布袋:自分に正直であることかな。ギターが僕を正直にしてくれるんだ。まな板に向かい合う職人さんに邪念があれば包丁で指を切ってしまうだろうし、道具っていうのは偽りの気持ちで向き合うと絶対にいい結果は出ないからね。今の自分以上のものを出そうとしてもギターがストップを掛けるし、逆に本来はもっと表現できるのにそこで諦めようとすると「それじゃダメだろ!」ってギターのほうから言ってくる。25年間、ギターと僕はそうやってずっと対話してきたし、自分の気持ちにだけは常に正直で在り続けた。何があってもイヤなことだけは絶対にやってこなかったね。
 
──それと、他の誰にも似ていないオリジナリティの創造ですよね。
 
布袋:うん、そこもずっとこだわってきたね。
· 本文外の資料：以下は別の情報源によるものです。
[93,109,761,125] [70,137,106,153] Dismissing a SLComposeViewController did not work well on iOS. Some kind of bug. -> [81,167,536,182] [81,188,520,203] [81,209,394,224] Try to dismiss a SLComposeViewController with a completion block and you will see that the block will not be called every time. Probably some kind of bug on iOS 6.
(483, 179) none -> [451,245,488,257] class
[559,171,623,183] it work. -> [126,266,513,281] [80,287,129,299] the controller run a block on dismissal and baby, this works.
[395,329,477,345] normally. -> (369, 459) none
単純に自分の快感原則の問題だけど、人と同じことをやっても気持ちが良くない。音楽を通じて僕が一番言いたいのは“I'm Here”、“俺はここにいる、ここでこうやって生きているんだ”ということ。それを誰かに向けて声高々に叫ぶことだね。そういう自分が信じたことを貫ける素晴らしさは感じている。今さらそこから逃げてしまうなんて馬鹿馬鹿しいし、ここまで自分を高めてくれたものだから、音楽だけは死ぬまでやっていきたいと今改めて思うね。